Hope was found when Nami got in touch with an old friend who was willing to foster Winter and take care of the paperwork. It took six weeks to get Winter to Singapore and a month of quarantine with the AVA. With the inclusion of vaccinations, blood tests, paying for Winter’s fostering, transport and quarantine, Jing Xuan spent somewhere between $3,000 to $4,000.
Winter’s past as a dog meat trade survivor brought along baggage. Winter didn’t like human touch and shied away from it. While she didn’t mind Jing Xuan who
visited her in quarantine frequently, she would get uncomfortable whenever her new paw-rent sat beside her or stroked her. Even when Jing Xuan brought her home, Winter didn’t want to be touched. She would flinch at the slightest sound or sudden movement and was extremely skittish. “Interestingly though, she didn’t want to be in any part of the house except in my room, and each time she got home, that’s where she would run to—it was her safe harbour,” Jing Xuan shares fondly.

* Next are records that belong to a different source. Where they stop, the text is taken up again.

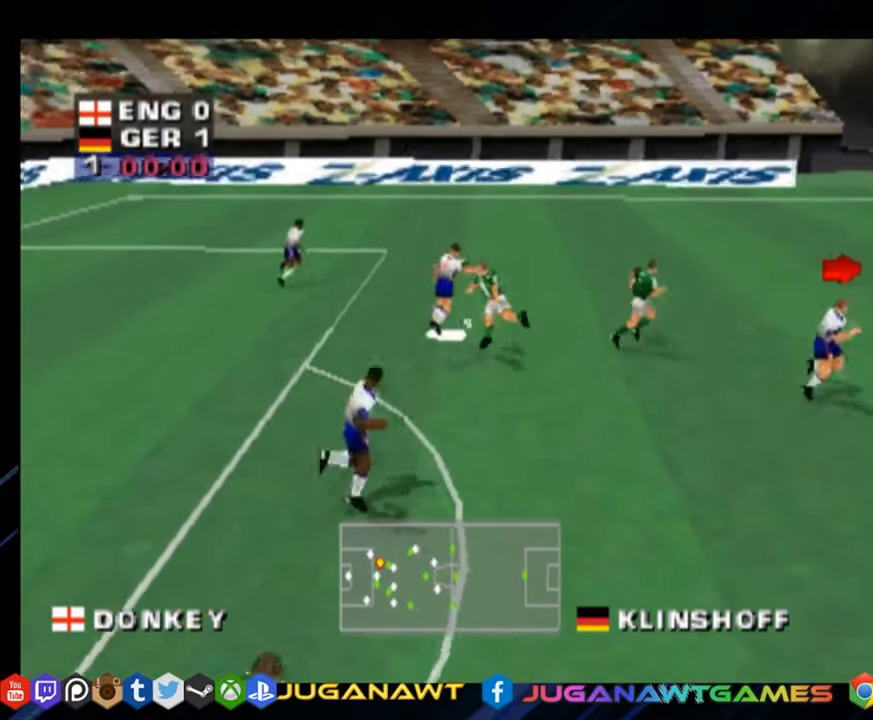
{"buttons": ["DPAD_RIGHT"], "right_stick": "center", "events": [[84, "SQUARE", "down"], [184, "DPAD_UP", "up"], [217, "DPAD_RIGHT", "up"], [217, "SQUARE", "up"], [384, "SQUARE", "down"], [434, "DPAD_RIGHT", "down"], [484, "SQUARE", "up"]]}
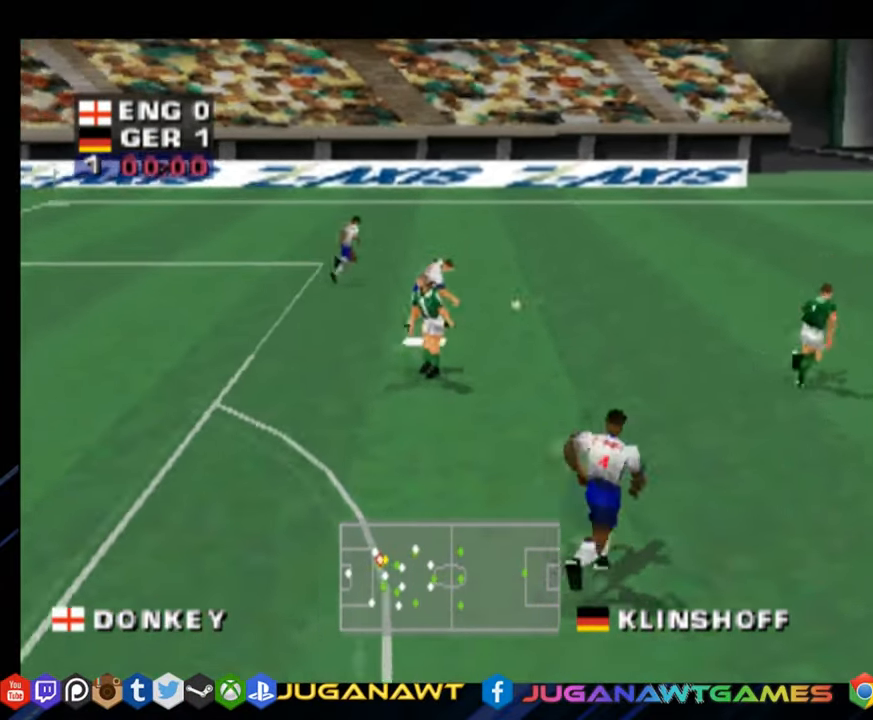
{"buttons": [], "right_stick": "center", "events": [[417, "DPAD_RIGHT", "up"]]}
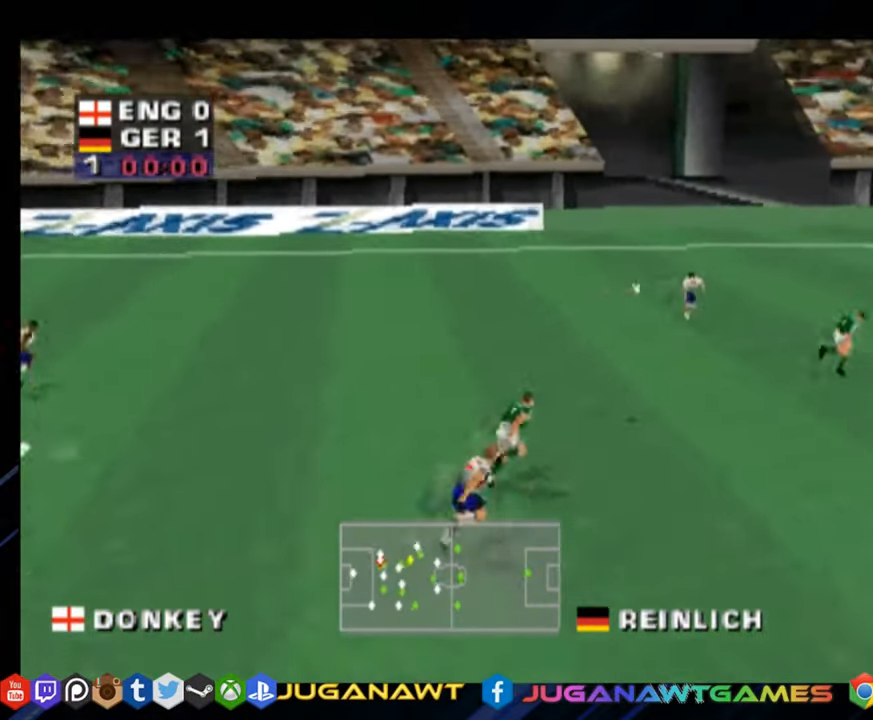
{"buttons": ["DPAD_RIGHT"], "right_stick": "center", "events": [[67, "DPAD_RIGHT", "down"], [200, "CROSS", "down"], [383, "CROSS", "up"]]}
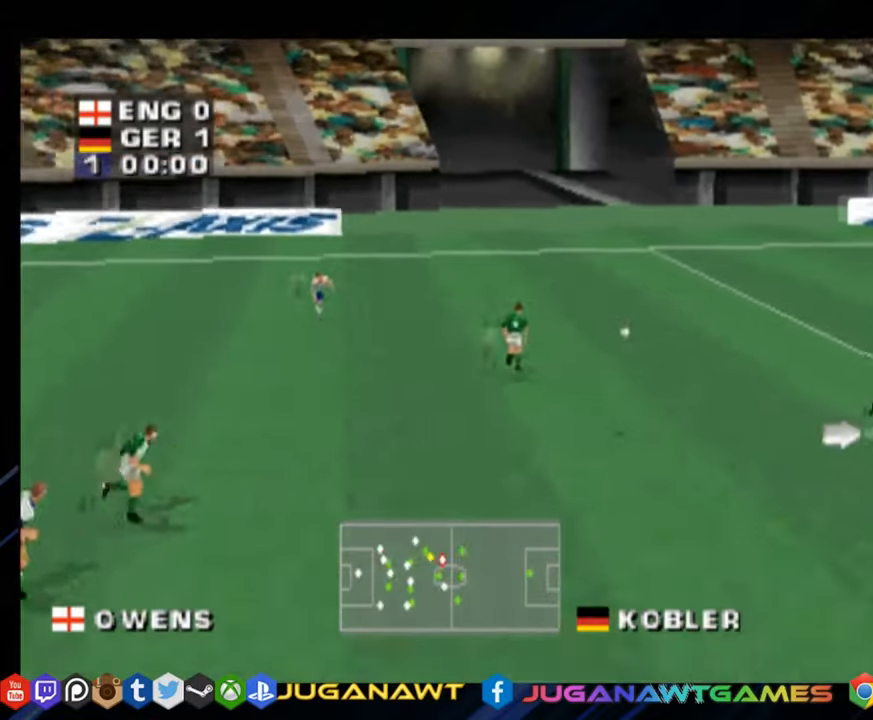
{"buttons": ["DPAD_RIGHT"], "right_stick": "center", "events": []}
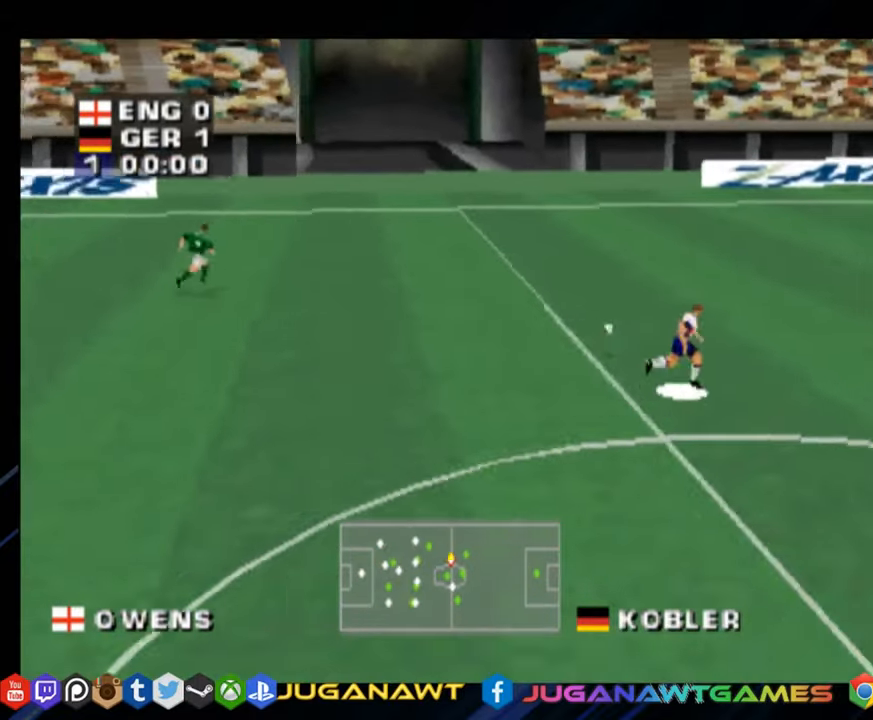
{"buttons": ["DPAD_UP", "DPAD_RIGHT"], "right_stick": "center", "events": [[267, "DPAD_UP", "down"]]}
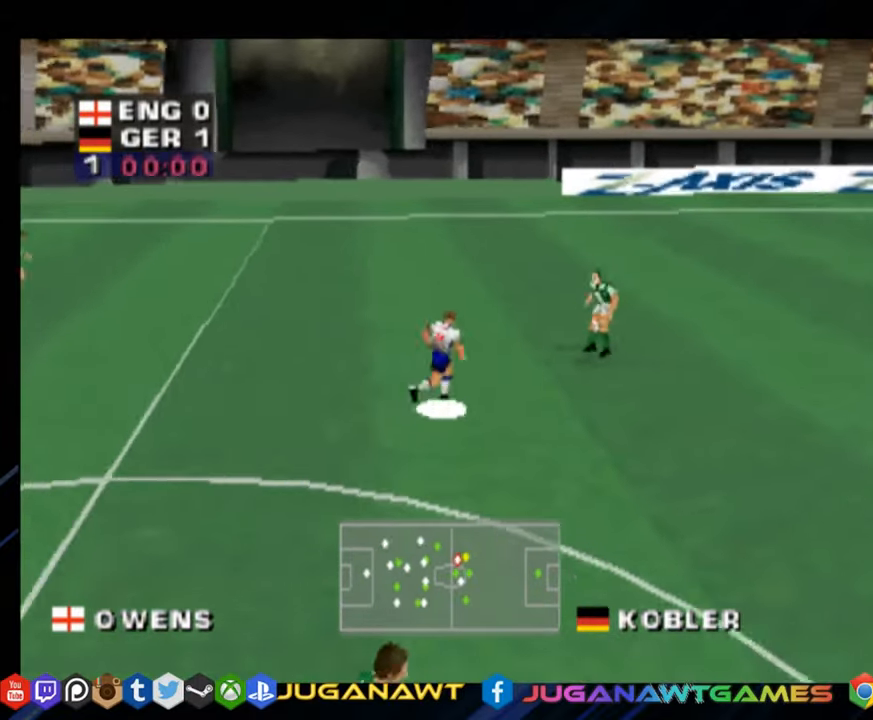
{"buttons": ["DPAD_UP", "DPAD_RIGHT"], "right_stick": "center", "events": []}
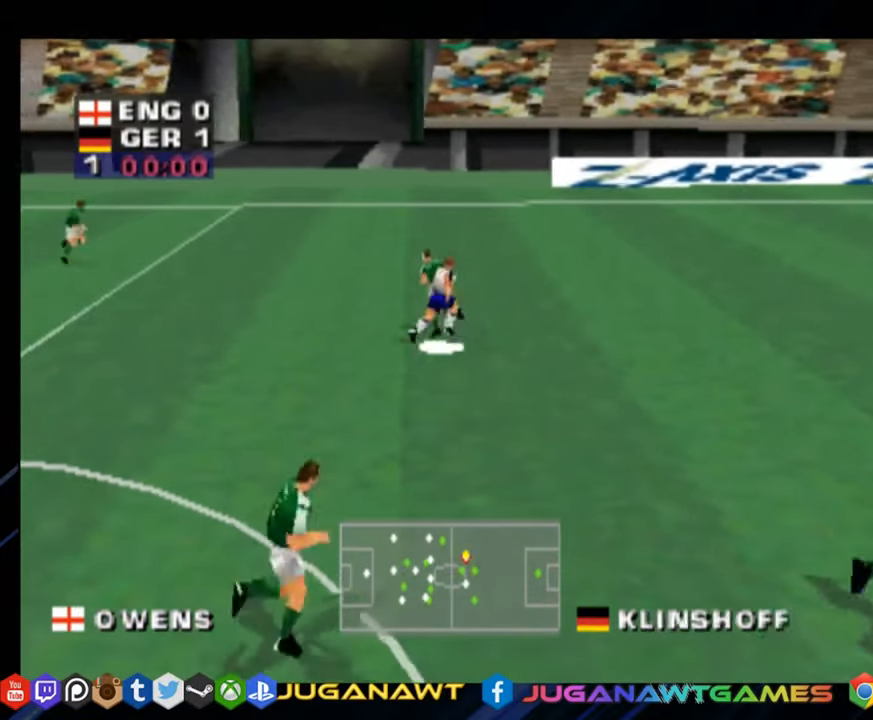
{"buttons": ["DPAD_UP", "DPAD_LEFT"], "right_stick": "center", "events": [[66, "CROSS", "down"], [217, "CROSS", "up"], [400, "DPAD_RIGHT", "up"], [484, "DPAD_LEFT", "down"]]}
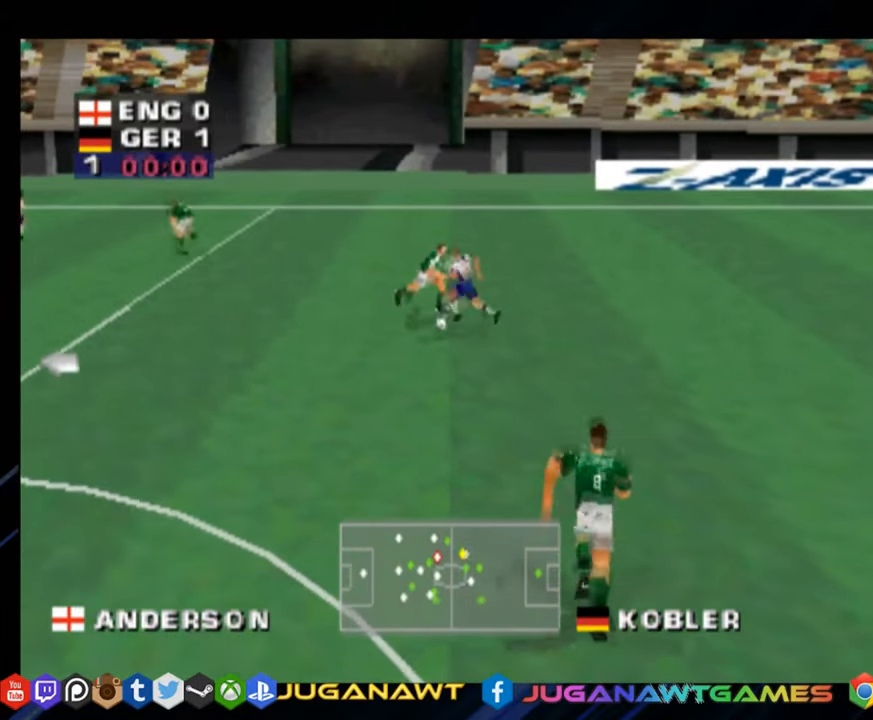
{"buttons": ["DPAD_RIGHT"], "right_stick": "center", "events": [[184, "SQUARE", "down"], [217, "CROSS", "down"], [267, "DPAD_LEFT", "up"], [284, "DPAD_RIGHT", "down"], [301, "SQUARE", "up"], [334, "CROSS", "up"], [367, "DPAD_UP", "up"]]}
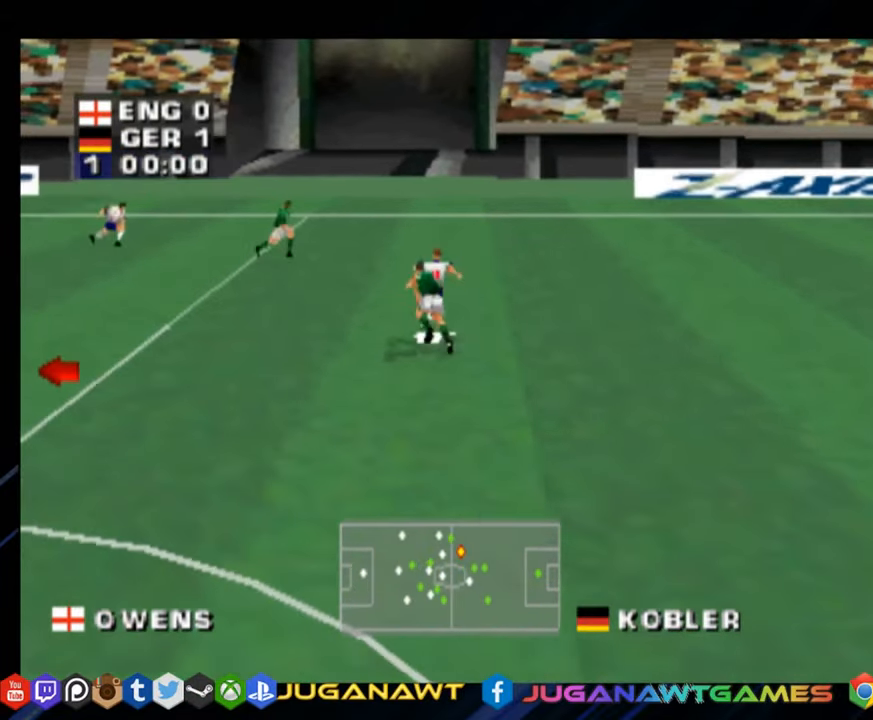
{"buttons": ["DPAD_DOWN", "DPAD_RIGHT"], "right_stick": "center", "events": [[150, "DPAD_DOWN", "down"]]}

It took a lot of patience and understanding to help Winter get through her trauma. “Initially, I would completely lose it at times. And it didn’t help her at all. Over time, I started to see that she had her demons just as I did. I came to realise she was just like me,” she says. Winter was also wary of Jing Xuan’s father. Jing Xuan helped lure Winter out of her shell through positive reinforcement, which was a feat because even the sound of footsteps would send the pup dashing for cover. Whenever Winter gets an anxiety attack during walks, Jing Xuan reassures her in a neutral and confident tone which diverts her attention and eases her nerves. Sometimes she even speaks in a chirpy tone or sings to Winter. “I shudder to think of what I would be today without her. Probably still struggling with my phobias, and perhaps living with a lot more anxiety each day,” Jing Xuan admits. In a way, helping Winter overcome her demons has helped Jing Xuan with overcoming hers as well.
Since Jing Xuan adopted Winter one-and-a-half years ago, the once easily spooked pooch has completely transformed. “Did you know that Korean Jindos are fiercely loyal and will pick only one human being to be loyal to?” Jing Xuan adds with affection—and it’s true. When we see the way Winter and Jing Xuan have learnt to lean on each other despite their struggles, we truly understand what it means to find your soulmate the way Jing Xuan and Winter have found each other. “We were both broken when we found each other, but we both mended each other’s hearts in an unexpected way. She helped me face my fears and gives me a reason to smile every day, no matter how bad my day has been. In me, she found someone to call her world, someone to trust and love, something that the dog meat trade had robbed her of.”
Winter with her bestie, Neko the Shiba Inu.
Winter with her bae, Brick the Singapore Special.